弗海特躺在饲养区冰冷坚硬的地板上,努力撑开沉重的眼皮,动了动手指。他身上每一处肌肉都疼痛无比,几处薄而脆弱的皮肤已经变黑了,他不知道自己昏过去了多久。此刻,整个饲养园里一片漆黑,空荡荡的一片,只有他一个活物。
这几天,他每日都被孟添玮或是电击,或是毒打,因为孟添诶说他“不听话,不服训,思想行为都需要好好矫正一番”。

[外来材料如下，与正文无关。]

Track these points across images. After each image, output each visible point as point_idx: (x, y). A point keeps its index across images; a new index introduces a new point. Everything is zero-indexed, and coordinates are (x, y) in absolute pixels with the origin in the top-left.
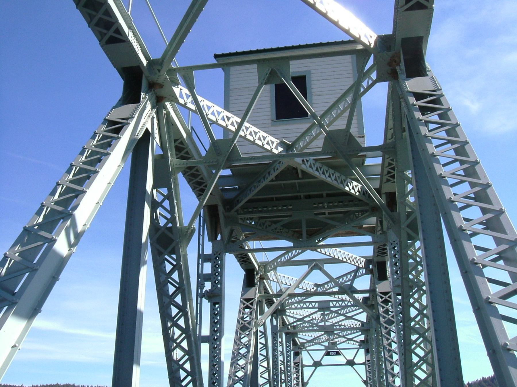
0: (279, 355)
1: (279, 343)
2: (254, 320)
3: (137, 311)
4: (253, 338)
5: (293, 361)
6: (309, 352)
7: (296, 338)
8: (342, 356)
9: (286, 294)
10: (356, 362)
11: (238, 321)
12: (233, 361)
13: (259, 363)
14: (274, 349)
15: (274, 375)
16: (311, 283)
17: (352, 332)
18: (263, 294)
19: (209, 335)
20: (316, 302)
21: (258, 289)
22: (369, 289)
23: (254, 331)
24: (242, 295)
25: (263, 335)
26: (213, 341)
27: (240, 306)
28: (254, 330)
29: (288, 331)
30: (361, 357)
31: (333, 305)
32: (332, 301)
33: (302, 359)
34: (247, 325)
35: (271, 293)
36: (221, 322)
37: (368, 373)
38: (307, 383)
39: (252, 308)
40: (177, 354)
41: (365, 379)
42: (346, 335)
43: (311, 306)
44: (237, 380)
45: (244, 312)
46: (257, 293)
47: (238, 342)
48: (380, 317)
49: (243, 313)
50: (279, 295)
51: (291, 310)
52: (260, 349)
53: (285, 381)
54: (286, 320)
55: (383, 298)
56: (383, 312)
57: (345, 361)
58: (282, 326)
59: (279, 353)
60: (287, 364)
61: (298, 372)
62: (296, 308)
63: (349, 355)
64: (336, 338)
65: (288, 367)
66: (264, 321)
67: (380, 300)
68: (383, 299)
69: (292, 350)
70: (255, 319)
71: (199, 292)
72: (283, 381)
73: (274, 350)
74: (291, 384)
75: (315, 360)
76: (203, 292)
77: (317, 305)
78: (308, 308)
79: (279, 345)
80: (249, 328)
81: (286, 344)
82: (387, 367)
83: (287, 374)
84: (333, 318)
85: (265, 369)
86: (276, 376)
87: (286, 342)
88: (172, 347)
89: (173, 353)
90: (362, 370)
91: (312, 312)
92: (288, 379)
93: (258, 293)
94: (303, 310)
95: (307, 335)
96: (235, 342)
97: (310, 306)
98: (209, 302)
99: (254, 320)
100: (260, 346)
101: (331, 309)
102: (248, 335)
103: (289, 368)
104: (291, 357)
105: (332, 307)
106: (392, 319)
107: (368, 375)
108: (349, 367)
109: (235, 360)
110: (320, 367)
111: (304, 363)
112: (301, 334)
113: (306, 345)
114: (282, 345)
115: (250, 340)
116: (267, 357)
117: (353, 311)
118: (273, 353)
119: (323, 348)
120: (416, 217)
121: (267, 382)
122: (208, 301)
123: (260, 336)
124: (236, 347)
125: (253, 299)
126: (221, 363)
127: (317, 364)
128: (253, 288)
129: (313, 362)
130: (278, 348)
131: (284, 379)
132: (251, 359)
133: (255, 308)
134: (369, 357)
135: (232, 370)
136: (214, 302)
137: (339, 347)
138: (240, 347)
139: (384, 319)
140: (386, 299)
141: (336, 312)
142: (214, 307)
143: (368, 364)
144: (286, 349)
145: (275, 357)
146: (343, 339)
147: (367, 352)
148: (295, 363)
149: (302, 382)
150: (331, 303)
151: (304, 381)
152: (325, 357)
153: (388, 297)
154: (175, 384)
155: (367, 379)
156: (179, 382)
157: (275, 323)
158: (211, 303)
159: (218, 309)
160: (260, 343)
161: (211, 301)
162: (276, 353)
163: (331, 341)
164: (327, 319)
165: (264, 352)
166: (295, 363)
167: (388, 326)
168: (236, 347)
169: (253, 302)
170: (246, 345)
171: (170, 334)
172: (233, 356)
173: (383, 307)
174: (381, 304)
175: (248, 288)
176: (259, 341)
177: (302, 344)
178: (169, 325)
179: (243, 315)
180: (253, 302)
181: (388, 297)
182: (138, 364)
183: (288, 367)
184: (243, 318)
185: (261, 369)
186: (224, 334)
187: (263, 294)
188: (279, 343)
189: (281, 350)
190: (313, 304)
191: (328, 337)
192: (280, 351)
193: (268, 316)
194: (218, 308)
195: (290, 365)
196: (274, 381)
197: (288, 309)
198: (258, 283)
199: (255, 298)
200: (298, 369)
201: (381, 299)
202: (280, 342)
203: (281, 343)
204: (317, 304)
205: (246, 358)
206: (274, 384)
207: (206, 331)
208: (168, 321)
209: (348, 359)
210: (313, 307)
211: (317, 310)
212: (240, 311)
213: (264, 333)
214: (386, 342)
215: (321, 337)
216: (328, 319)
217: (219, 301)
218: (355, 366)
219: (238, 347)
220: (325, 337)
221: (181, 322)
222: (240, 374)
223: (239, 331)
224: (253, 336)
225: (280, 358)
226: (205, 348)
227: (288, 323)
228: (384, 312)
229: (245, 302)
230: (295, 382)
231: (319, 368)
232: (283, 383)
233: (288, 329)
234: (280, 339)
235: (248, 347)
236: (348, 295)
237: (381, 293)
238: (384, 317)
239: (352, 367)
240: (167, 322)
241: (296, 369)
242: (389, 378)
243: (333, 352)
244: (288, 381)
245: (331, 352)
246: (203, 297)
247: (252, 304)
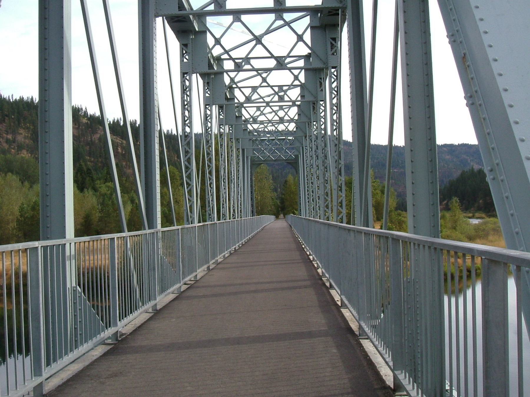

“狗玩意儿,你可记住了,现在我才是你的主人,你要是不听话,你会受到很重的惩罚。”孟添玮给弗海特套上了连解着各式粗细电缆的头套。“其实我看你不顺眼很久了,只是因为我们还没繁殖出新一代伊芙缇西亚生物,所以你这个做|种的,还是要留着。等你留下种之后,就不好说了,也许我会直接把你送到静区,让你从此消失得无影无踪。”
弗海特朝着他啐了一口。
孟添玮淡定地避开,然后打了个响指,一瞬间,电流贯通弗海特的大脑。
弗海特痛苦地大喊大叫,脑袋痛得要裂开了,他想要抱住脑袋,可是整个身体都被牢牢固定在冰冷坚硬的刑椅上,他即使想蜷缩起来,想抓挠自己也无能为力。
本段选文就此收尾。